Towards Adversarially Robust Vision-Language Models: Insights from Design Choices and Prompt Formatting Techniques

Rishika Bhagwatkar,Shravan Nayak,Reza Bayat,Alexis Roger,Daniel Z Kaplan,Pouya Bashivan,Irina Rish
2024-07-16
Abstract:Vision-Language Models (VLMs) have witnessed a surge in both research and real-world applications. However, as they are becoming increasingly prevalent, ensuring their robustness against adversarial attacks is paramount. This work systematically investigates the impact of model design choices on the adversarial robustness of VLMs against image-based attacks. Additionally, we introduce novel, cost-effective approaches to enhance robustness through prompt formatting.
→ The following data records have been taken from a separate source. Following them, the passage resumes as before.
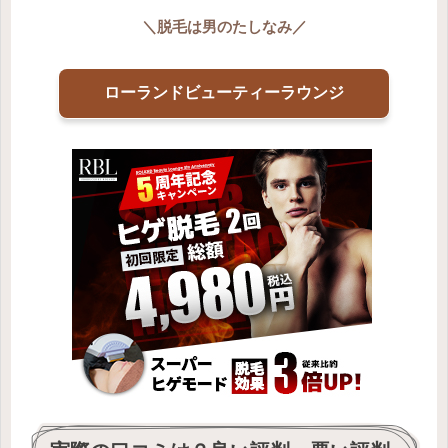
＼
脱毛は男のたしなみ
／
ローランドビューティーラウンジ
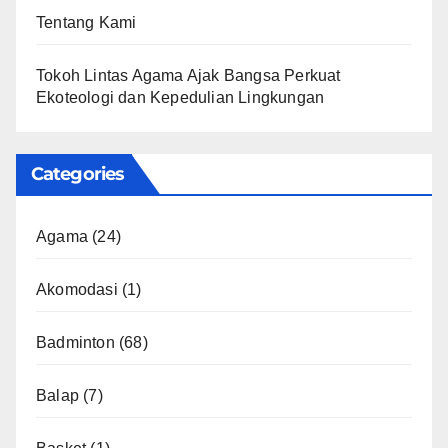
Tentang Kami
Tokoh Lintas Agama Ajak Bangsa Perkuat
Ekoteologi dan Kepedulian Lingkungan
Categories
Agama
(24)
Akomodasi
(1)
Badminton
(68)
Balap
(7)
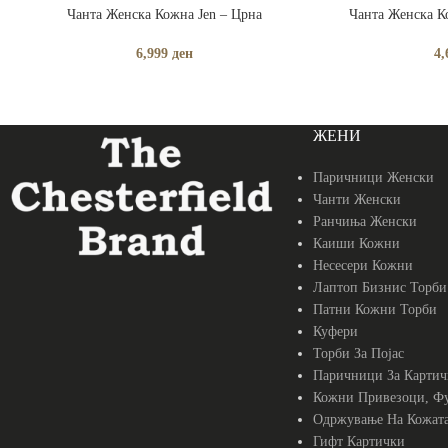
ПРОЧИТАЈ ПОВЕЌЕ
ДОДАЈ ВО КОШНИ
Чанта Женска Кожна Jen – Црна
Чанта Женска К
6,999
ден
4,
ЖЕНИ
Паричници Женски
Чанти Женски
Ранчиња Женски
Каиши Кожни
Несесери Кожни
Лаптоп Бизнис Торби
Патни Кожни Торби
Куфери
Торби За Појас
Паричници За Картич
Кожни Привезоци, Фу
Одржување На Кожат
Гифт Картички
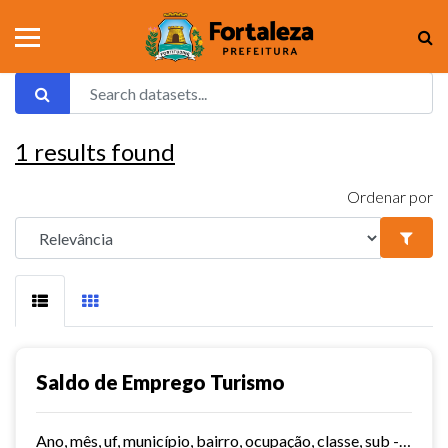
1
results found
Ordenar por
Saldo de Emprego Turismo
Ano, mês, uf, município, bairro, ocupação, classe, sub - classe, grau de instrução, hora contratada, sub - setor,idade, salário, meses trabalhados, estabelecimento, tipo...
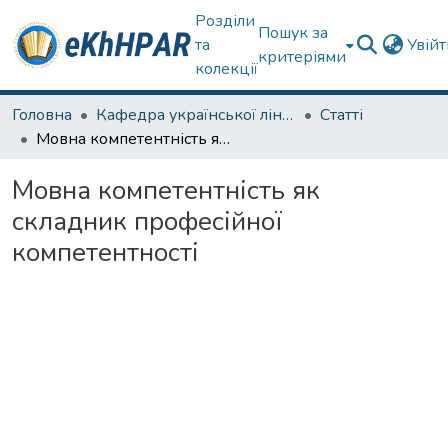
Розділи
Пошук за
та
Увій
критеріями
колекції
Головна
Кафедра української лінгвістики, літератури та методики навчання
Статті
Мовна компетентність як складник професійної компетентності
Мовна компетентність як
складник професійної
компетентності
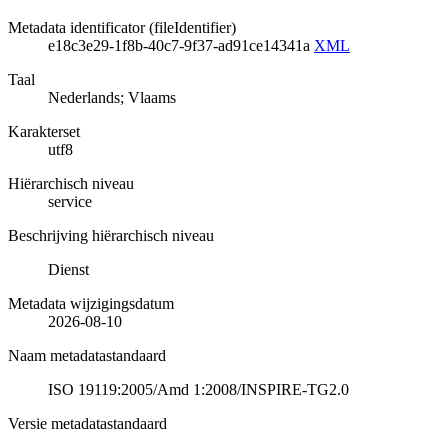
Metadata identificator (fileIdentifier)
e18c3e29-1f8b-40c7-9f37-ad91ce14341a
XML
Taal
Nederlands; Vlaams
Karakterset
utf8
Hiërarchisch niveau
service
Beschrijving hiërarchisch niveau
Dienst
Metadata wijzigingsdatum
2026-08-10
Naam metadatastandaard
ISO 19119:2005/Amd 1:2008/INSPIRE-TG2.0
Versie metadatastandaard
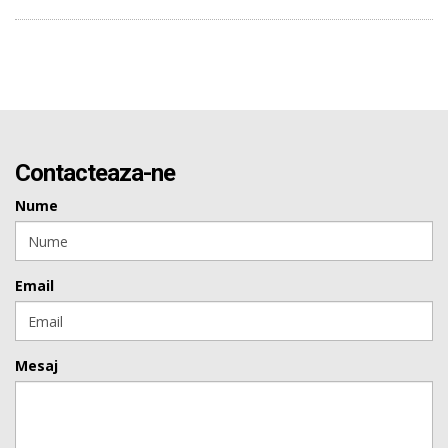
Contacteaza-ne
Nume
Email
Mesaj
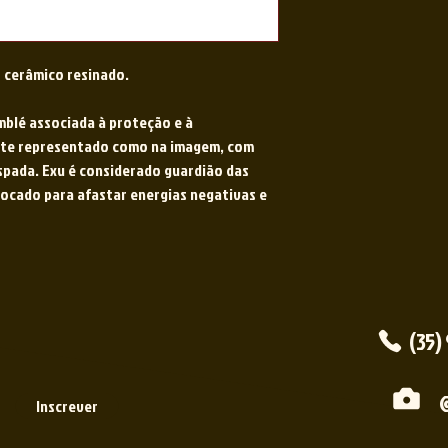
 cerâmico resinado.
blé associada à proteção e à
nte representado como na imagem, com
spada. Exu é considerado guardião das
vocado para afastar energias negativas e
(35)
Inscrever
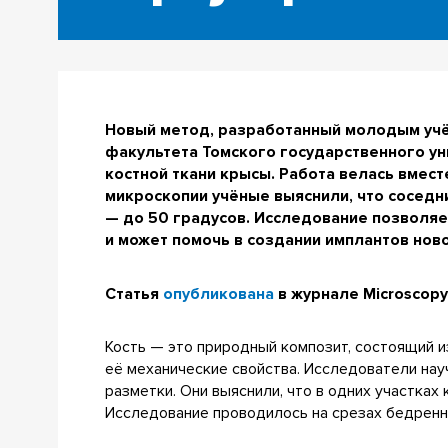
Новый метод, разработанный молодым уч
факультета Томского государственного ун
костной ткани крысы. Работа велась вмес
микроскопии учёные выяснили, что соседн
— до 50 градусов. Исследование позволяет
и может помочь в создании имплантов ново
Статья
опубликована
в
журнале
Microscopy 
Кость — это природный композит, состоящий и
её механические свойства. Исследователи на
разметки. Они выяснили, что в одних участках
Исследование проводилось на срезах бедренн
By rephrasing questions and suggesting potential adversarial perturbations, we demonstrate substantial improvements in model robustness against strong image-based attacks such as Auto-PGD. Our findings provide important guidelines for developing more robust VLMs, particularly for deployment in safety-critical environments.
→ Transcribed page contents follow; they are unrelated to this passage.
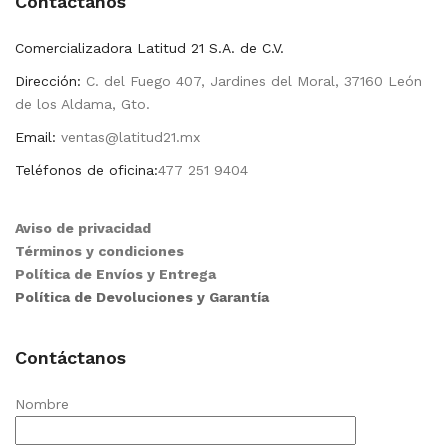
Contactanos
Comercializadora Latitud 21 S.A. de C.V.
Dirección:
C. del Fuego 407, Jardines del Moral, 37160 León
de los Aldama, Gto.
Email:
ventas@latitud21.mx
Teléfonos de oficina:
477 251 9404
Aviso de privacidad
Términos y condiciones
Política de Envíos y Entrega
Política de Devoluciones y Garantía
Contáctanos
Nombre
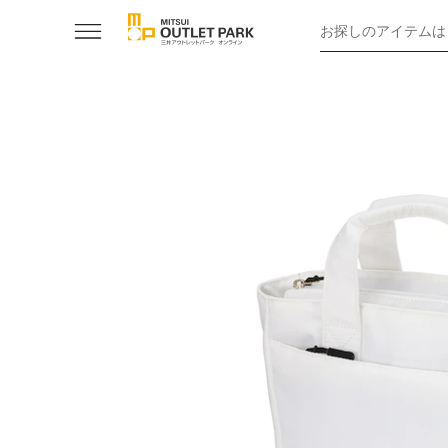
お探しのアイテムは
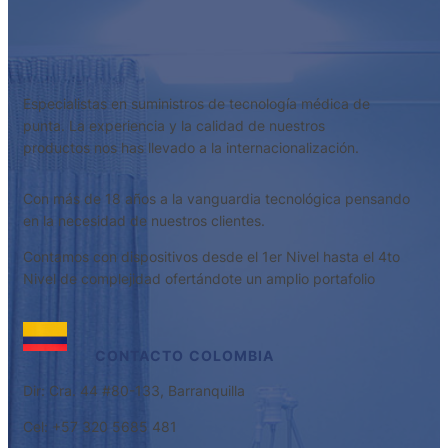
Especialistas en suministros de tecnología médica de
punta. La experiencia y la calidad de nuestros
productos nos has llevado a la internacionalización.
Con más de 18 años a la vanguardia tecnológica pensando
en la necesidad de nuestros clientes.
Contamos con dispositivos desde el 1er Nivel hasta el 4to
Nivel de complejidad ofertándote un amplio portafolio
CONTACTO
COLOMBIA
Dir: Cra. 44 #80-133, Barranquilla
Cel: +57 320 5685 481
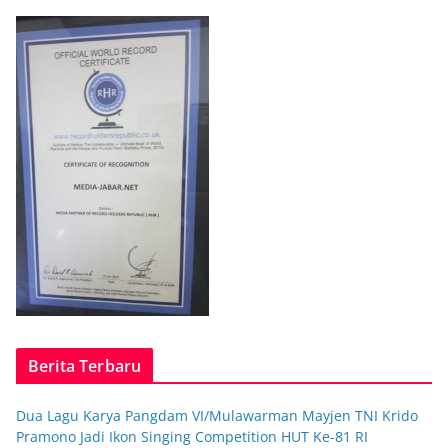
Berita Terbaru
Dua Lagu Karya Pangdam VI/Mulawarman Mayjen TNI Krido
Pramono Jadi Ikon Singing Competition HUT Ke-81 RI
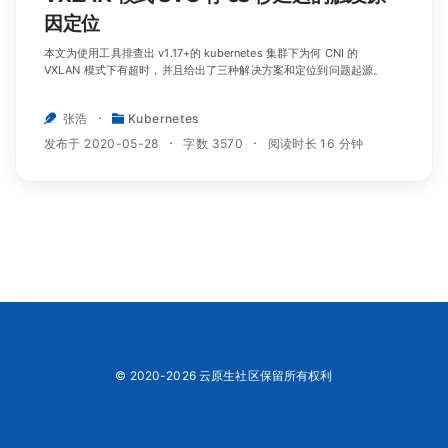
因定位
本文为使用工具排查出 v1.17+的 kubernetes 集群下为何 CNI 的
VXLAN 模式下有超时，并且给出了三种解决方案和定位到问题起源。
张浩
Kubernetes
发布于 2020-05-28
字数 3570
阅读时长 16 分钟
© 2020-2026 云原生社区保留所有权利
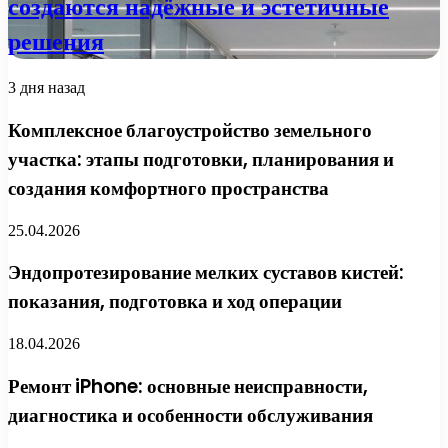
создаются надёжные и эстетичные
решения
3 дня назад
Комплексное благоустройство земельного
участка: этапы подготовки, планирования и
создания комфортного пространства
25.04.2026
Эндопротезирование мелких суставов кистей:
показания, подготовка и ход операции
18.04.2026
Ремонт iPhone: основные неисправности,
диагностика и особенности обслуживания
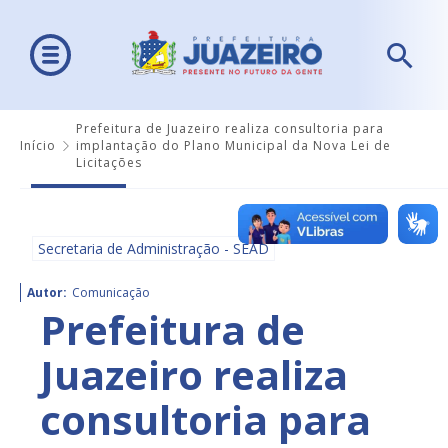
Prefeitura de Juazeiro realiza consultoria para
Início
implantação do Plano Municipal da Nova Lei de
Licitações
Secretaria de Administração - SEAD
Autor:
Comunicação
Prefeitura de
Juazeiro realiza
consultoria para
Computer Vision and Pattern Recognition,Artificial Intelligence,Machine Learning
What problem does this paper attempt to address?
This paper attempts to address the robustness issue of Vision - Language Models (VLMs) when facing image adversarial attacks. Specifically, the author focuses on the following two main aspects: 1. **The impact of model design choices on adversarial robustness**: - The author systematically studies the impact of different design choices (such as the choice of visual encoder, input resolution, the scale of the language model, and the combination of multiple visual encoders) on the robustness of VLMs under white - box adversarial attacks. - Formula representation: Assume that the attacker has full access to the model parameters and constructs adversarial samples through gradient information. Mathematically, the goal is to find a perturbation \(\delta\) such that the model outputs an error, that is, to maximize the loss function \(L(f(x + \delta), y)\), where \(f\) is the model, \(x\) is the original input, \(\delta\) is an adversarial perturbation that satisfies the constraint \(\|\delta\|_\infty\leq\epsilon\), and \(y\) is the original label. 2. **Enhancement of adversarial robustness by prompt formatting techniques**: - The author introduces a novel and cost - effective method to enhance the robustness of the model by reformulating the problem and prompting potential adversarial perturbations. - Specific experiments include using different prompt formats (such as the original prompt, adversarial - deterministic prompt, adversarial - likelihood prompt, and random prompt) and evaluating the impact of these prompts on image captioning and visual question - answering tasks. ### Main contributions 1. **In - depth analysis of the impact of various design choices of VLMs on their adversarial robustness**. 2. **Propose a new prompt formatting method to enhance the adversarial robustness of VLMs**. 3. **Provide practical guidance and suggestions on how to use text prompt techniques to enhance the robustness of VLMs**. ### Conclusion The author's research shows that although increasing the image resolution or the scale of the language model does not significantly improve the adversarial robustness of VLMs, simple prompt formatting modifications (such as hinting at possible adversarial perturbations) can significantly improve the robustness of the model. This provides important guidance for the future development of safer and more reliable VLMs.